Three Mennonite poets : poetry by Jean Janzen, U.S.A., Yorifumi Yaguchi, Japan, David Waltner-Toews, Canada
معرفی کتاب «Three Mennonite poets : poetry by Jean Janzen, U.S.A., Yorifumi Yaguchi, Japan, David Waltner-Toews, Canada» نوشتهٔ by Jean Janzen, Yorifumi Yaguchi, David Waltner-Toews، منتشرشده توسط نشر Skyhorse Publishing Company در سال 1986. این کتاب در فرمت epub، زبان انگلیسی ارائه شده است.
Why publish a collection of this sort?
Poetry as an artistic endeavor has been scarce among Mennonite people through the centuries. This may be because of their conscious separation from the larger world, or their struggle as an immigrant people, or a general suspicion of the arts held by many members of the groups.
The three poets in this collection are among the finest in the Mennonite peoplehood worldwide, today. The tension between their lives, their particular cultures, and their yearnings has resulted in poetry rich in imagery and full of conviction.
What common themes might a woman from California, a man from eastern Canada, and another from Japan express? Perhaps most basic is an honesty, a bare-bones truthfulness, a disdain for pretense that threads through all the poems. There is also in each a sense of design in which the individual is part of a community -- a family, or a tribe, or a people. The cultivation of that embrace is life; the loss of it is crippling, and sometimes even death.
One hears, as well, a wish for peace -- with one's spouse, one's past, with all the "beasts" that beset us, both within and without. These poems reach for justice -- for both children and Grandpas who are victims, for the misunderstood who can't defend their behavior, for those alive only in our memories who can no longer explain their actions.
Jean Janzen was born December 5, 1933, in Saskatchewan, Canada, to Henry Peter Wiebe and Anna Schultz Wiebe, the seventh child in a family of eight. Her father was a schoolteacher who became a pastor, for which reason they moved to Minnesota in 1939. Her school years were spent in Minnesota and Kansas.

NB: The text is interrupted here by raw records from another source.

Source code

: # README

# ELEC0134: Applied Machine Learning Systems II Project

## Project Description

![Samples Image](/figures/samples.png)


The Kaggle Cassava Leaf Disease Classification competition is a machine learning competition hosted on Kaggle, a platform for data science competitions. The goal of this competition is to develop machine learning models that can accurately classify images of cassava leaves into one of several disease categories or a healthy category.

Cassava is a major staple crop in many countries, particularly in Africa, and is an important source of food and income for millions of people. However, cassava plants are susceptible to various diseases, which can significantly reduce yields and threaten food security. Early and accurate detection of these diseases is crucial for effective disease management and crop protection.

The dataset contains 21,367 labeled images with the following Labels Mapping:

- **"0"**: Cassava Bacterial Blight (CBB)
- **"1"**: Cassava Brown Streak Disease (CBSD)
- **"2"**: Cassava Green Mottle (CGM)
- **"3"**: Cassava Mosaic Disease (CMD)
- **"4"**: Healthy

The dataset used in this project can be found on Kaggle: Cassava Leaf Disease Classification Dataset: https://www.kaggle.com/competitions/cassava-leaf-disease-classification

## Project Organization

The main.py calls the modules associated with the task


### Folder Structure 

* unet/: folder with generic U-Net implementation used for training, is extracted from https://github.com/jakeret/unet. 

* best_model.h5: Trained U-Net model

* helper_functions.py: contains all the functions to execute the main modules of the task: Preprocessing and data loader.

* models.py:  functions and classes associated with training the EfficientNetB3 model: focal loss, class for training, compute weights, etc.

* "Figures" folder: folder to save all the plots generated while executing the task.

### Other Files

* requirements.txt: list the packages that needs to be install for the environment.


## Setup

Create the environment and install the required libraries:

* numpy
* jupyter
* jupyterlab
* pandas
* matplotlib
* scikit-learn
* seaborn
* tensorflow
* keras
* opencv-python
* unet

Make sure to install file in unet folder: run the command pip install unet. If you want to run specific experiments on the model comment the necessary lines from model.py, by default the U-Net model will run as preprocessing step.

She graduated from Fresno Pacific College with a BA in English and received her Masters in English-Creative Writing from California State University in Fresno where she studied with poets Peter Everwine, Philip Levine, and C. G. Hanzlicek.
Her first collection of poems, Words for the Silence (Center for Mennonite Brethren Studies), was published in 1984. Her work is included in a forthcoming anthology, Piece Work, Nineteen Fresno Poets (Silver Skates Publishing, Albany, California). She has also been published by various literary and Christian journals, such as Berkeley Poetry Review, Poet Lore, Quarry West, Radix, Yankee, Festival Quarterly, Christianity and Literature, Christian Century, Mennonite Life, and The Christian Leader.

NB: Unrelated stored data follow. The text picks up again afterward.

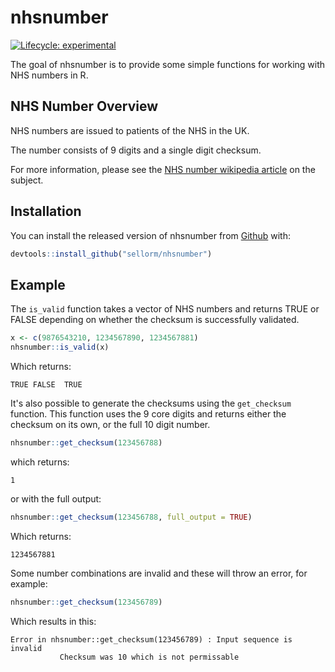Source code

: 
# nhsnumber

<!-- badges: start -->
[![Lifecycle: experimental](https://img.shields.io/badge/lifecycle-experimental-orange.svg)](https://www.tidyverse.org/lifecycle/#experimental)
<!-- badges: end -->

The goal of nhsnumber is to provide some simple functions for working with NHS numbers in R.

## NHS Number Overview

NHS numbers are issued to patients of the NHS in the UK.

The number consists of 9 digits and a single digit checksum.

For more information, please see the [NHS number wikipedia article](https://en.wikipedia.org/wiki/NHS_number) on the subject.

## Installation

You can install the released version of nhsnumber from [Github](https://github.com/sellorm/nhsnumber) with:

``` r
devtools::install_github("sellorm/nhsnumber")
```

## Example

The `is_valid` function takes a vector of NHS numbers and returns TRUE or FALSE depending on whether the checksum is successfully validated.

``` r
x <- c(9876543210, 1234567890, 1234567881)
nhsnumber::is_valid(x)
```

Which returns:

```
TRUE FALSE  TRUE
```

It's also possible to generate the checksums using the `get_checksum` function. This function uses the 9 core digits and returns either the checksum on its own, or the full 10 digit number.

``` r
nhsnumber::get_checksum(123456788)
```

which returns:

```
1
```

or with the full output:

``` r
nhsnumber::get_checksum(123456788, full_output = TRUE)
```

Which returns:

```
1234567881
```

Some number combinations are invalid and these will throw an error, for example:

``` r
nhsnumber::get_checksum(123456789)
```

Which results in this:

```
Error in nhsnumber::get_checksum(123456789) : Input sequence is invalid
           Checksum was 10 which is not permissable
```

Jean's husband Louis is a pediatrician in private practice. She has two sons, two daughters, three children-in-law, and a grandson. She also teaches piano and is minister of worship at the College Community Mennonite Brethren Church in Clovis, California.
About Yorifumi Yaguchi
Yorifumi Yaguchi was born November 1, 1932 in Ishinomaki, Miyagi Prefecture, Japan. He graduated from Tohoku Gakuin University with a B.A. in English, from International Christian University with an M.A. in Education, and from Goshen Biblical Seminary with a B.D. in theology.
He spent one year as American Council of Learned Societies Visiting Scholar at the State University of New York, Buffalo, and recently taught a semester at Shenyang, China. Yaguchi is presently professor of American poetry in the literature department of Hokusei Gakuen College.

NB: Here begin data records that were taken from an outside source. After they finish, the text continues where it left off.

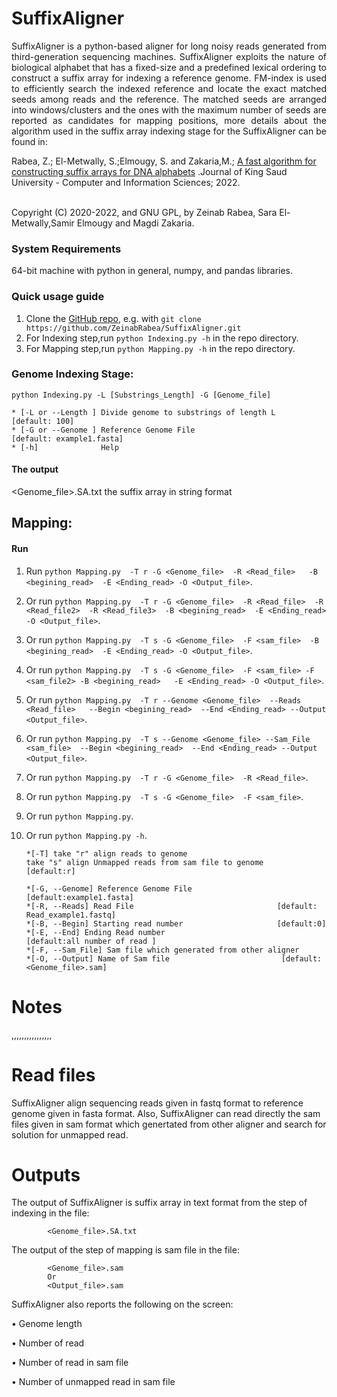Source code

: # SuffixAligner
<p align="justify">
SuffixAligner is a python-based aligner for long noisy reads generated from third-generation sequencing machines. SuffixAligner exploits the nature of biological alphabet that has a fixed-size and a predefined lexical ordering to construct a suffix array for indexing a reference genome. FM-index is used to efficiently search the indexed reference and locate the exact matched seeds among reads and the reference. The matched seeds are arranged into windows/clusters and the ones with the maximum number of seeds are reported as candidates for mapping positions, more details about the algorithm used in the suffix array indexing stage for the SuffixAligner can be found in:          

Rabea, Z.; El-Metwally, S.;Elmougy, S. and Zakaria,M.; [A fast algorithm for constructing suffix arrays for DNA alphabets](https://www.sciencedirect.com/science/article/pii/S1319157822001434) .Journal of King Saud University - Computer and Information Sciences; 2022.  
<br>

Copyright (C) 2020-2022, and GNU GPL, by Zeinab Rabea, Sara El-Metwally,Samir Elmougy and Magdi Zakaria. </p>
           
### System Requirements
64-bit machine with python in general, numpy, and pandas libraries.

### Quick usage guide
1. Clone the [GitHub repo](https://github.com/ZeinabRabea/SuffixAligner), e.g. with `git clone https://github.com/ZeinabRabea/SuffixAligner.git`
2. For Indexing step,run `python Indexing.py -h` in the repo directory. 
3. For Mapping step,run `python Mapping.py -h` in the repo directory. 

### Genome Indexing Stage: 

``` python Indexing.py -L [Substrings_Length] -G [Genome_file] ```
``` 
* [-L or --Length ] Divide genome to substrings of length L             [default: 100]
* [-G or --Genome ] Reference Genome File                               [default: example1.fasta]
* [-h]              Help
```

#### The output
<Genome_file>.SA.txt         the suffix array in string format


## Mapping:

#### Run

1.	Run `python Mapping.py  -T r -G <Genome_file>  -R <Read_file>   -B <begining_read>  -E <Ending_read> -O <Output_file>`.
2.	Or run `python Mapping.py  -T r -G <Genome_file>  -R <Read_file>  -R <Read_file2>  -R <Read_file3>  -B <begining_read>  -E <Ending_read> -O <Output_file>`.
3.	Or run `python Mapping.py  -T s -G <Genome_file>  -F <sam_file>  -B <begining_read>  -E <Ending_read> -O <Output_file>`.
4.	Or run `python Mapping.py  -T s -G <Genome_file>  -F <sam_file> -F <sam_file2> -B <begining_read>   -E <Ending_read> -O <Output_file>`.
5.	Or run `python Mapping.py  -T r --Genome <Genome_file>  --Reads <Read_file>   --Begin <begining_read>  --End <Ending_read> --Output <Output_file>`.
6.	Or run `python Mapping.py  -T s --Genome <Genome_file> --Sam_File <sam_file>  --Begin <begining_read>  --End <Ending_read> --Output <Output_file>`.
7.	Or run `python Mapping.py  -T r -G <Genome_file>  -R <Read_file>`.
8.	Or run `python Mapping.py  -T s -G <Genome_file>  -F <sam_file>`.
9.	Or run `python Mapping.py`.
10.	Or run `python Mapping.py -h`.



        *[-T] take "r" align reads to genome 
        take "s" align Unmapped reads from sam file to genome     [default:r] 
        
        *[-G, --Genome] Reference Genome File                    [default:example1.fasta]
        *[-R, --Reads] Read File                                [default: Read_example1.fastq]
        *[-B, --Begin] Starting read number                     [default:0]
        *[-E, --End] Ending Read number                          [default:all number of read ] 
        *[-F, --Sam_File] Sam file which generated from other aligner  
        *[-O, --Output] Name of Sam file                         [default: <Genome_file>.sam]




# Notes

,,,,,,,,,,,,,,,,



# Read files
SuffixAligner align sequencing reads given in fastq format to reference genome given in fasta format. Also, SuffixAligner can read directly the sam files given in sam format which genertated from other aligner and search for solution for unmapped read.
# Outputs
The output of SuffixAligner is suffix array in text format from the step of indexing in the file:

            <Genome_file>.SA.txt

The output of the step of mapping is sam file in the file:

            <Genome_file>.sam     
            Or
            <Output_file>.sam 


SuffixAligner also reports the following on the screen:

•	Genome length

•	Number of read

•	Number of read in sam file

•	Number of unmapped read in sam file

With his Christian faith as its foundation, Yoguchi writes poetry in both English and Japanese. He has published two collections of English poems, A Shadow and How to Eat Loaches, plus five volumes of Japanese poetry, some of which has been translated. His work has also appeared in poetry magazines in England, Australia, India, and in the U.S.A.
Yaguchi and his wife Mitsuko live in Sapporo, Hokkaido, with sons Yobu and Yujin. Yaguchi is lay pastor of the Shalom Mennonite Church.
About David Waltner-Toews
David Waltner-Toews was born May 29, 1948, in Manitoba, Canada, to Russian-born Mennonite parents. He was educated first as a writer, then as a veterinarian, and most recently as an epidemiologist. Currently David is working as a veterinary epidemiologist in Indonesia, while continuing to write essays, poetry, and fiction.
He has been published in Canadian magazines and journals (he was a regular contributor to Harrowsmith magazine), and anthologized in Canada, the United States, Great Britain, and East Germany. Three collections of his poetry have appeared: That Inescapable Animal (Pinchpenny Press, Goshen (Indiana) College, 1974), The Earth is One Body (Turnstone Press, Winnipeg, 1979), and Good Housekeeping (Turnstone Press, Winnipeg, 1983).
David and his wife, Kathy, have two children. David is a member of the Rockway Mennonite Church, Kitchener, Ontario.